### Extracted text

-- Opening Marker --

ALG: Bernanke Lied About Bailing Out Europe, Congressional Action Called For

Fed

"Bernanke lied when he said the Fed would not bail out Europe.  Yesterday, the Federal Reserve agreed to send billions of dollars to European foreign central banks, including the European Central Bank.  Clearly there were contingency plans in place that Bernanke did not disclose to Congress."   —ALG President Bill Wilson

May 10th, 2010, Fairfax, VA—Americans for Limited Government President Bill Wilson today condemned Federal Reserve Chairman Ben Bernanke for "lying about the Fed participating in a bailout of Europe in response to the rapidly escalating sovereign debt crisis," and called for a Congressional investigation into the Fed, including the passage of a complete audit of the central bank.

"Fed Chairman Ben Bernanke assured the Congress that the Fed had no plans to bail out Greece and other European countries," Wilson said, "and now here we are, and the Fed and the ECB are basically printing money to purchase worthless junk bonds from nations that are so bankrupt that nobody will buy their debt anymore."

In February, Congressman Ron Paul (R-TX), who proposed and had passed a House version of a Federal Reserve audit, questioned Fed Chairman Ben Bernanke about whether the central bank was planning to engage in a bailout of Greece.

At the time, Bernanke said, "we have no plans whatsoever to be involved in any foreign bailouts or anything of that sort."

According to the Wall Street Journal, "the U.S. Federal Reserve said Sunday that it would revive an emergency lending program used during the financial crisis. The Fed will ship billions of dollars overseas through foreign central banks, including the ECB, so they can, in turn, lend the money out to banks in their home countries in need of dollar funding."

Wilson said, "Now we know Bernanke lied when he said the Fed would not bail out Europe.  Yesterday, the Federal Reserve agreed to send billions of dollars to European foreign central banks, including the European Central Bank.  Clearly there were contingency plans in place that Bernanke did not disclose to Congress." 

The Fed program comes as the European Central Bank (ECB) announced a program to purchase European government bonds, and the European Union and International Monetary Fund announced a wider €750 billion bailout for the entire continent.

Wilson urged Congress to investigate the Fed Chairman "to find out when the bailout of Europe was planned" and to complete plans to audit the Federal Reserve.  He also denounced Senator Bernie Sanders (I-VT) for weakening a plan to conduct a full audit of the Federal Reserve as an amendment to the Dodd financial takeover bill. 

"Bernie Sanders is a sellout," Wilson declared, "His weakened amendment will still shield from public oversight the Federal Reserve's transactions with foreign central banks and governments, including yesterday's announced Fed participation in the trillion-dollar European bailout."

-- Closing Marker --

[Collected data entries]
-- Opening Marker --

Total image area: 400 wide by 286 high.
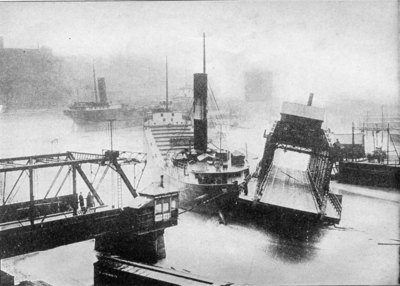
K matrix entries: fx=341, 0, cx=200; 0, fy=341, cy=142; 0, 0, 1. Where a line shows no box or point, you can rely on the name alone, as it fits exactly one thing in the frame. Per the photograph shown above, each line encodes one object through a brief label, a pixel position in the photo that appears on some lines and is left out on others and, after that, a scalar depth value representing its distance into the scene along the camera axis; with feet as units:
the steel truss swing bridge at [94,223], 44.60
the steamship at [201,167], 83.66
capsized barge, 67.31
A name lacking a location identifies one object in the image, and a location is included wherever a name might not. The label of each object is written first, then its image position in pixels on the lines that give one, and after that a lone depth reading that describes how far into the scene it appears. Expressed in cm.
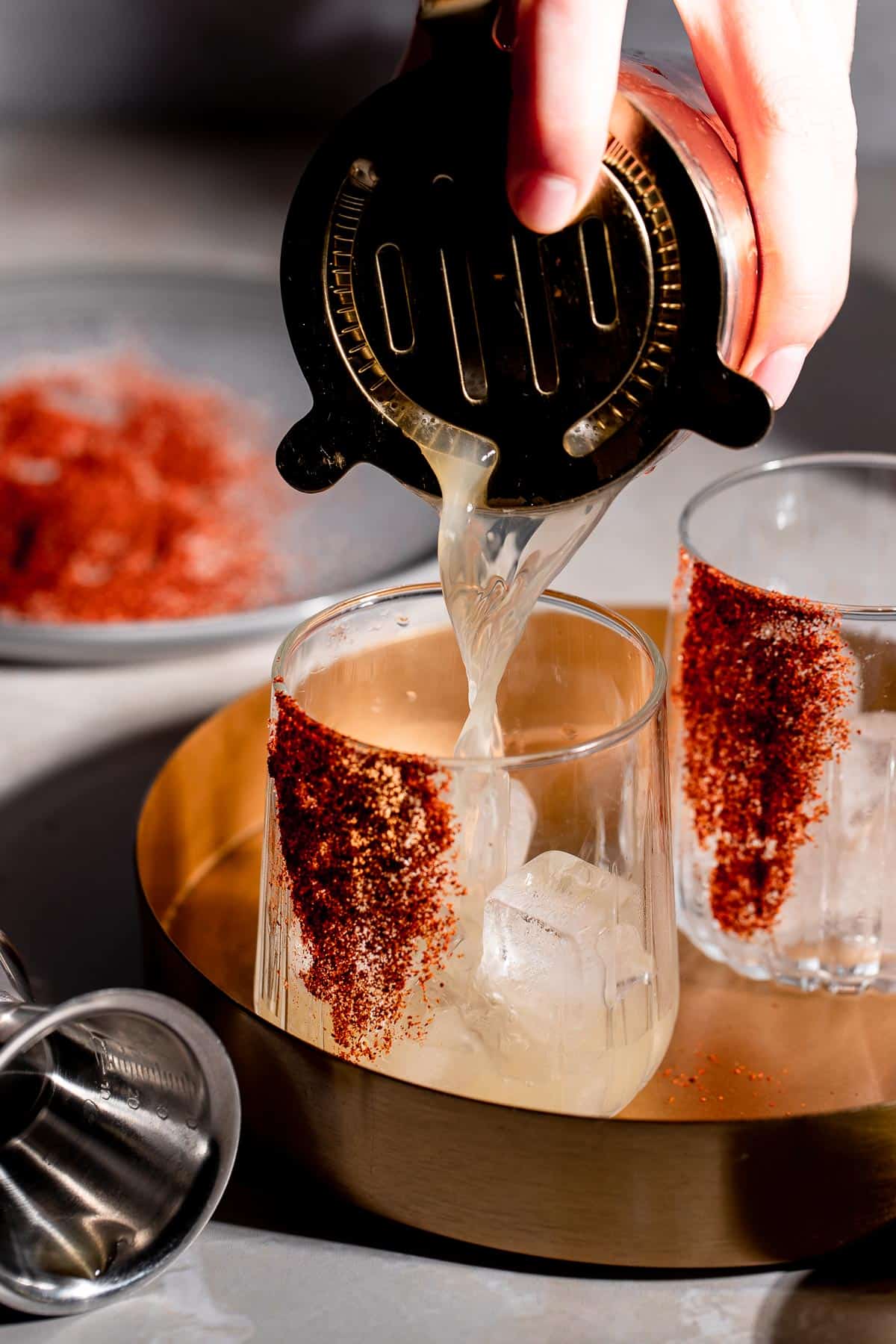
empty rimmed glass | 67
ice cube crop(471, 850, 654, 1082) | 63
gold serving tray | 61
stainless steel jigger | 61
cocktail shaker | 61
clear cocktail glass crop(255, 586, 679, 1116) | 62
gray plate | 86
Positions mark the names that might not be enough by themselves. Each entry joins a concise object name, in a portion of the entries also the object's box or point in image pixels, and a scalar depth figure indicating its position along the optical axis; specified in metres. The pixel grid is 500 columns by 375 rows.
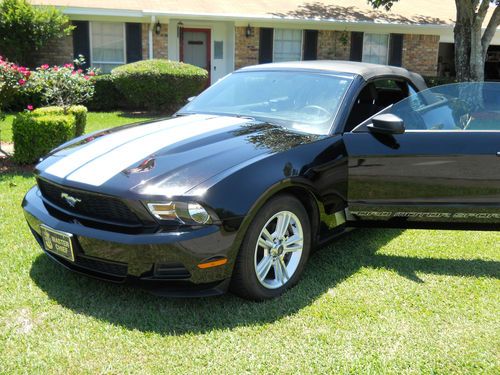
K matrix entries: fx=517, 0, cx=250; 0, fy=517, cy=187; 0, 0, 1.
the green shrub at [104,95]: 13.58
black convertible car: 3.02
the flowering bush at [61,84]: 8.70
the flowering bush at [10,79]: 6.97
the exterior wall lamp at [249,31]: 15.93
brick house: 14.84
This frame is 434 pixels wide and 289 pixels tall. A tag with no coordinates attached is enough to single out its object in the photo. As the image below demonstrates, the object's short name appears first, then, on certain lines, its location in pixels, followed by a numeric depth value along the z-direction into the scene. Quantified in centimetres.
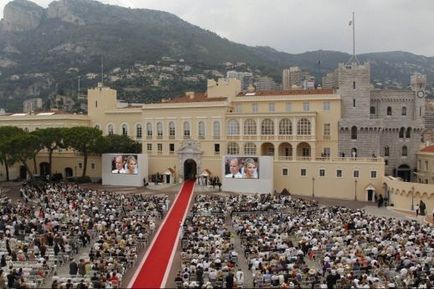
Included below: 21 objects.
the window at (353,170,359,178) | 5725
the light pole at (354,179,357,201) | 5718
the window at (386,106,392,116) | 6625
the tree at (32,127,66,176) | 6594
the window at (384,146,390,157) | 6612
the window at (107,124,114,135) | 7568
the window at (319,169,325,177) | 5856
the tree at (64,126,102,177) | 6606
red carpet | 2578
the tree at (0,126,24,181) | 6172
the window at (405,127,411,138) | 6625
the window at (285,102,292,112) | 6488
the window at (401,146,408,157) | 6638
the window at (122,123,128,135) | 7494
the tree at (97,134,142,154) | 6762
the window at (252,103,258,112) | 6656
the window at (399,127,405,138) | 6631
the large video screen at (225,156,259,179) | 5703
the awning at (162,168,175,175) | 6594
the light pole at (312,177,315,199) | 5880
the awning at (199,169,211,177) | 6346
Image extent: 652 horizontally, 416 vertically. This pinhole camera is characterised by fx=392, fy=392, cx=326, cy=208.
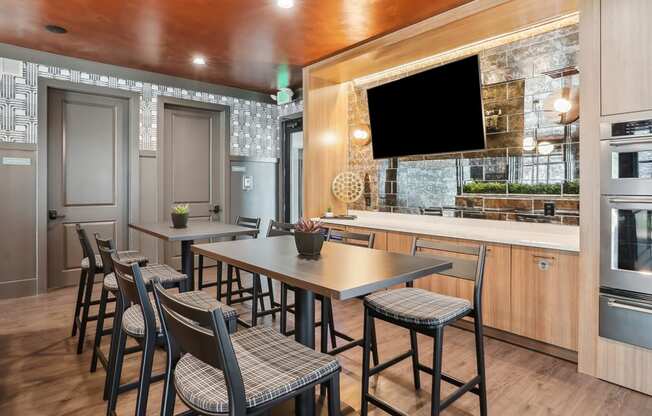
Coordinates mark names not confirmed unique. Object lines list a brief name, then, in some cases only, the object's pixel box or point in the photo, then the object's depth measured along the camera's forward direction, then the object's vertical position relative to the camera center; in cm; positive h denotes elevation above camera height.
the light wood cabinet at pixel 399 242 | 348 -32
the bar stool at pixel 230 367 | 105 -54
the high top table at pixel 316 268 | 145 -26
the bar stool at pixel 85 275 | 274 -50
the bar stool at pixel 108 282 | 215 -45
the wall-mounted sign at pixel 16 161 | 404 +49
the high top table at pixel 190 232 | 282 -19
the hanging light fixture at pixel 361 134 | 467 +88
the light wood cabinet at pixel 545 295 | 256 -60
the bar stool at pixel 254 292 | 290 -75
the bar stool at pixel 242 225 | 342 -31
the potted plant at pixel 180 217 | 325 -8
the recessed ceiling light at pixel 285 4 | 302 +159
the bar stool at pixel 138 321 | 149 -52
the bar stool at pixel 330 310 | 225 -65
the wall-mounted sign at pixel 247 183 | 588 +37
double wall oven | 220 -15
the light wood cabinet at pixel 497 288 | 287 -61
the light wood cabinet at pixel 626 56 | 218 +87
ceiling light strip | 307 +149
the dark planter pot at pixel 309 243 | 200 -18
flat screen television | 341 +92
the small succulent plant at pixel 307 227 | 202 -10
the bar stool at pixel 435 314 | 170 -49
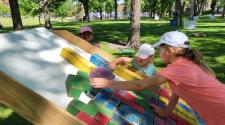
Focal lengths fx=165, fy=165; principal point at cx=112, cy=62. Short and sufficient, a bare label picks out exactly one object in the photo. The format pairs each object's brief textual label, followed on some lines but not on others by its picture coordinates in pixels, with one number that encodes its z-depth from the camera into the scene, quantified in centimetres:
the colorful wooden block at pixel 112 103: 150
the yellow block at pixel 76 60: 180
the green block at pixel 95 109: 138
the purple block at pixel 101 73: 155
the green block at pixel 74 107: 135
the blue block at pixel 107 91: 158
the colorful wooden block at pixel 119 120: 141
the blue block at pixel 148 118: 152
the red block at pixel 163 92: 200
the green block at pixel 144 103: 168
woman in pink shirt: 135
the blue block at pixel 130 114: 148
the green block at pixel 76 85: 148
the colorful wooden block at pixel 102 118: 136
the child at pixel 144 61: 242
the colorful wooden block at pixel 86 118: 132
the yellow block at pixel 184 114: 178
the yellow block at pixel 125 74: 200
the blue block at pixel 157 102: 178
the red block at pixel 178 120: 168
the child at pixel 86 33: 289
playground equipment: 110
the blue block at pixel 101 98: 150
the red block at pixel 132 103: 162
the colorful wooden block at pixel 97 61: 203
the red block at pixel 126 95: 168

-- Closing Marker --

### Action item
In the text on Bernanke and the European bailout, can you reproduce word for word everything between "In February, Congressman" and "bailout of Greece.", inclusive?

### Response area
In February, Congressman Ron Paul (R-TX), who proposed and had passed a House version of a Federal Reserve audit, questioned Fed Chairman Ben Bernanke about whether the central bank was planning to engage in a bailout of Greece.